Jennings Real Estate said this week it acquired a 12-storey office tower at 141 Laurier Ave. W. – better known as the Gillin Building – from family-owned local firm Gillin Engineering and Construction. The company would not reveal financial terms of the transaction, which closed on June 30.

Located just west of Elgin Street a stone’s throw from City Hall, the 110,500-square-foot class-A highrise was built by Gillin and opened in 1964.

Its tenants include the City of Ottawa, the Canadian Home Builders’ Association and well-known local accounting firm McCay-Duff.

“We really think the building has held up well from a looks perspective,” said Jennings Real Estate co-owner Ken Jennings, who founded the firm with his brother Christian in 2018.

Calling the building a “marquee” property, Jennings praised its distinctive art deco-style architecture and “great roster of tenants.” He also said the 10,000-square-foot floorplates are ideally suited to being subdivided into smaller chunks suitable for clients in sectors such as professional services and tech.

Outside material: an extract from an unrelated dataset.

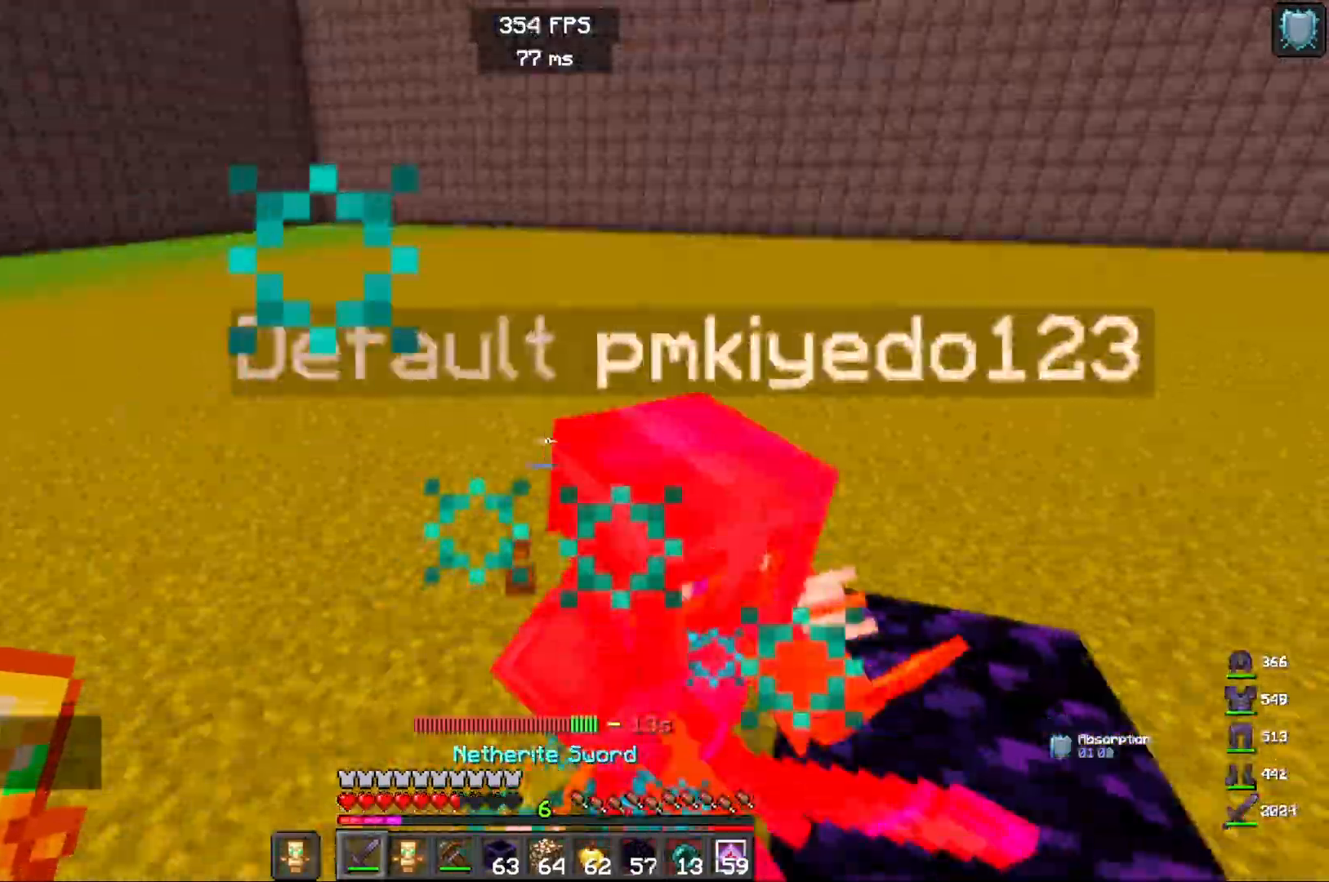
{"keys": ["d"], "mouse": ["left"], "events": [[150, "mouse_left", "up"], [250, "w", "down"], [300, "d", "down"], [350, "a", "up"], [383, "mouse_right", "down"], [417, "mouse_left", "down"], [417, "w", "up"], [450, "mouse_right", "up"]]}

“That … really hits the mark for a lot of different-sized tenants,” explained Jennings, a 2021 Forty Under 40 award recipient.

Lobby makeover

The building’s last significant renovation was about 20 years ago. Jennings said his firm will work with local designers and contractors to modernize the lobbies, hallways and common areas – “just kind of putting our own touch on it but trying to keep the classic look.”

The building is currently about 90 per cent occupied. Lindsay Hockey and Oliver Kershaw, principals at Avison Young’s Ottawa office, have been brought on board to help fill the remaining vacancies, and Jennings says the veteran brokers will also be valuable sounding boards when it comes to upgrading the building’s interior.

“They know what tenants are looking for,” he said. “We’re leaning heavily on them and are really looking forward to working on this one with them.”

Jennings now has 11 buildings totalling more than 450,000 square feet in its management and ownership portfolio, including several industrial properties in Nepean and Kanata and office buildings on Hunt Club and Walkley roads.

The Gillin transaction is the young company’s largest to date. It marks another step in the Jennings brothers’ long-term strategy to grow the firm into a major player in the Ottawa real estate scene, a road map that also includes plans to branch out into property development.

Bullish on office market

Jennings said the nine-employee firm hopes to break ground next year on a pair of mid-rise multi-residential projects that will also include commercial space, one at a downtown site and the other just outside the core.

While it’s dipping its toes into the residential side of things, the company sees a bright future for the office sector in the capital. 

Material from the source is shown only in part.